La confiance douchée
Pourtant, au milieu de ce paysage sombre de corruption, le PPEF était le point lumineux qui permettait de garder espoir. Mais, ses incartades remettent en cause le sentiment de sécurité naissant d’une justice juste et équitable. A-t-il délibérément servi de sinistres fariboles à une opinion assoiffée de justice pour faire briller son étoile au firmament, quand bien même des thuriféraires s’étaient acquittés de ce service plutôt exaltant pour eux ? A-t-il été freiné dans son élan par des considérations extrajudiciaires ?

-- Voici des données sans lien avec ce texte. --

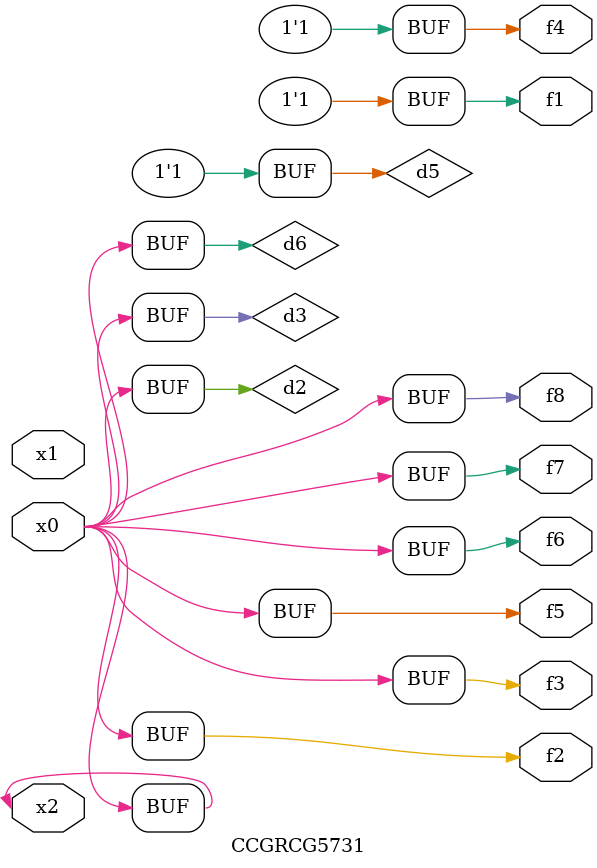
<source format=v>
module CCGRCG5731(
	input x0, x1, x2,
	output f1, f2, f3, f4, f5, f6, f7, f8
);

	wire d1, d2, d3, d4, d5, d6;

	xnor (d1, x2);
	buf (d2, x0, x2);
	and (d3, x0);
	xnor (d4, x1, x2);
	nand (d5, d1, d3);
	buf (d6, d2, d3);
	assign f1 = d5;
	assign f2 = d6;
	assign f3 = d6;
	assign f4 = d5;
	assign f5 = d6;
	assign f6 = d6;
	assign f7 = d6;
	assign f8 = d6;
endmodule

</source>
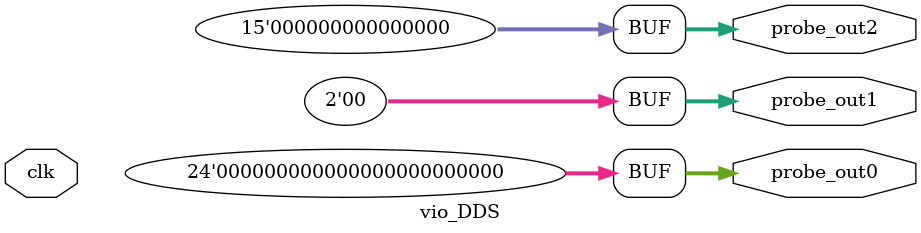
<source format=v>
`timescale 1ns / 1ps
module vio_DDS (
clk,

probe_out0,
probe_out1,
probe_out2
);

input clk;

output reg [23 : 0] probe_out0 = 'h000000 ;
output reg [1 : 0] probe_out1 = 'h0 ;
output reg [14 : 0] probe_out2 = 'h0000 ;


endmodule

</source>
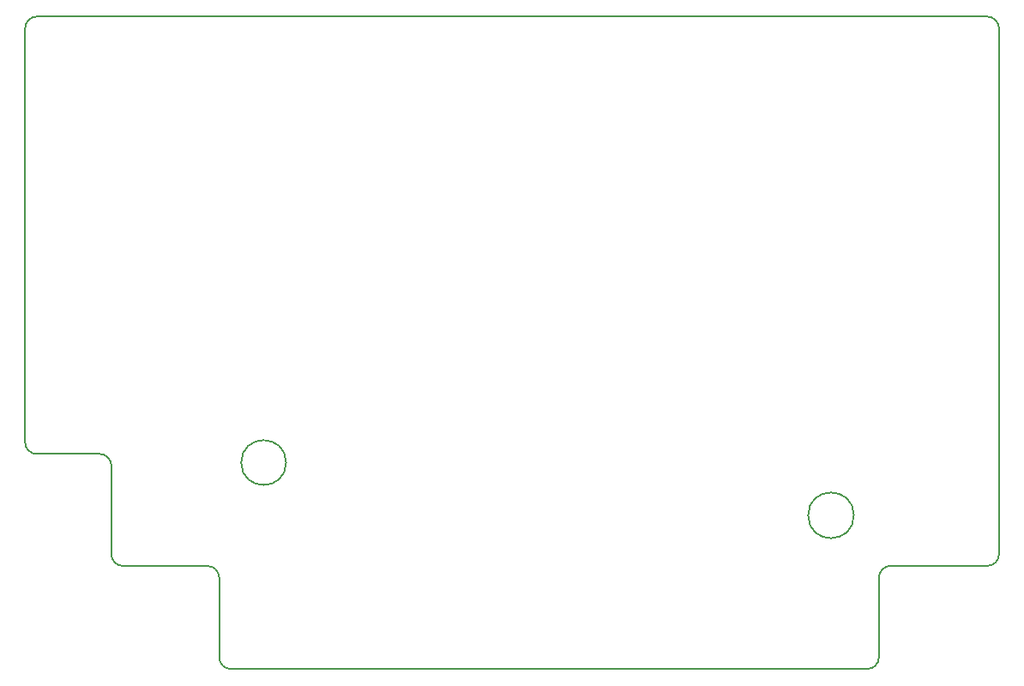
<source format=gbr>
G04 #@! TF.FileFunction,Profile,NP*
%FSLAX46Y46*%
G04 Gerber Fmt 4.6, Leading zero omitted, Abs format (unit mm)*
G04 Created by KiCad (PCBNEW 4.0.7) date 03/20/18 20:42:00*
%MOMM*%
%LPD*%
G01*
G04 APERTURE LIST*
%ADD10C,0.100000*%
%ADD11C,0.150000*%
G04 APERTURE END LIST*
D10*
D11*
X131549518Y-93687900D02*
G75*
G03X131549518Y-93687900I-2212718J0D01*
G01*
X106934000Y-92837000D02*
X113157000Y-92837000D01*
X114300000Y-102743000D02*
X114300000Y-93980000D01*
X114300000Y-93980000D02*
G75*
G03X113157000Y-92837000I-1143000J0D01*
G01*
X105791000Y-91694000D02*
G75*
G03X106934000Y-92837000I1143000J0D01*
G01*
X124942600Y-112915700D02*
X124942600Y-105041700D01*
X115443000Y-103886000D02*
X123799600Y-103898700D01*
X114300000Y-102743000D02*
G75*
G03X115443000Y-103886000I1143000J0D01*
G01*
X124942600Y-105041700D02*
G75*
G03X123799600Y-103898700I-1143000J0D01*
G01*
X191223900Y-103886000D02*
X200787000Y-103886000D01*
X201930000Y-102743000D02*
G75*
G02X200787000Y-103886000I-1143000J0D01*
G01*
X190080900Y-112915700D02*
X190080900Y-105029000D01*
X190080900Y-105029000D02*
G75*
G02X191223900Y-103886000I1143000J0D01*
G01*
X187601866Y-98894900D02*
G75*
G03X187601866Y-98894900I-2258066J0D01*
G01*
X201930000Y-50800000D02*
G75*
G03X200787000Y-49657000I-1143000J0D01*
G01*
X106934000Y-49657000D02*
G75*
G03X105791000Y-50800000I0J-1143000D01*
G01*
X190080900Y-112915700D02*
G75*
G02X188937900Y-114058700I-1143000J0D01*
G01*
X124942600Y-112915700D02*
G75*
G03X126085600Y-114058700I1143000J0D01*
G01*
X201930000Y-102743000D02*
X201930000Y-50800000D01*
X126085600Y-114058700D02*
X188937900Y-114058700D01*
X105791000Y-50800000D02*
X105791000Y-91694000D01*
X200787000Y-49657000D02*
X106934000Y-49657000D01*
M02*

</source>
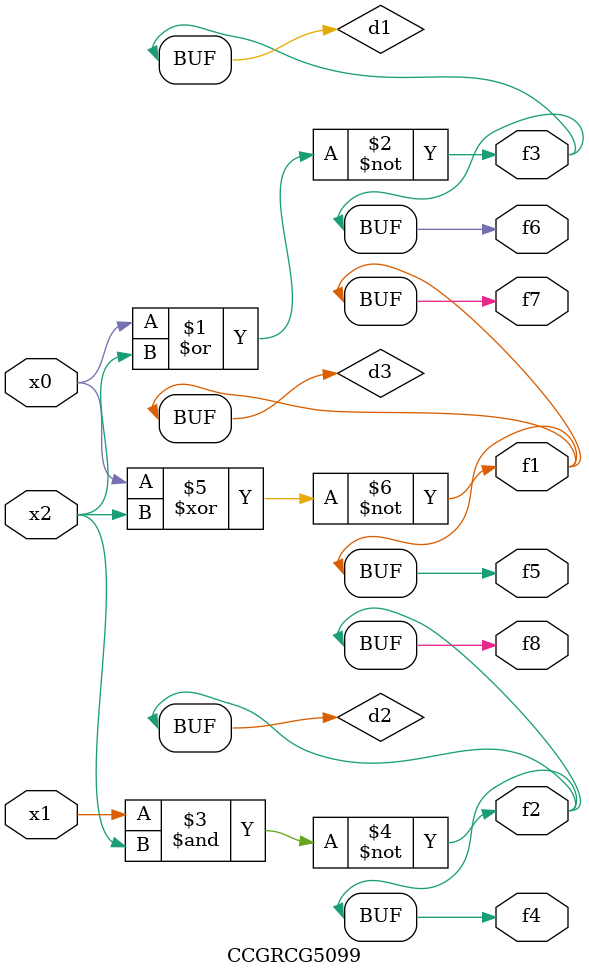
<source format=v>
module CCGRCG5099(
	input x0, x1, x2,
	output f1, f2, f3, f4, f5, f6, f7, f8
);

	wire d1, d2, d3;

	nor (d1, x0, x2);
	nand (d2, x1, x2);
	xnor (d3, x0, x2);
	assign f1 = d3;
	assign f2 = d2;
	assign f3 = d1;
	assign f4 = d2;
	assign f5 = d3;
	assign f6 = d1;
	assign f7 = d3;
	assign f8 = d2;
endmodule

</source>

Dans ce méli-mélo, entre le vrai, le vraisemblable et la fiction, la frontière est très mince. Descrea disait : ‘’quand le ciel et la mer se confondent à ne plus en voir l’horizon, c’est notre espace-temps qui se perd pour de bon…’’. C’est vrai que dans ce charivari, l’on en vient à perdre toute notion d’orientation, toute notion de temps.
Sans aller jusqu’à la rupture totale de confiance de l’opinion envers ce magistrat qui a allumé un moment la flamme de l’espoir de la lutte contre la corruption, les incertitudes sur les promesses sourdent et enflent nécessairement. A-t-on été victime d’illusion d’optique ? D’esbroufe ?
Un proverbe africain dit : ‘’le mensonge donne des fleurs, mais pas de fruits’’. Ce serait très aventureux et probablement périlleux d’exhiber les assertions sciemment contraires à la vérité d’un Procureur de la République. Mais, affirmer que la magie a montré ses limites ne mériterait pas non plus une décapitation sur la place publique du village.
L’Assemblée nationale, en accédant à la demande de l’honorable Soumaïla CISSE de créer une commission spéciale d’enquête, et en conduisant en toute impartialité les investigations, rentrera certainement dans l’histoire par la grande porte.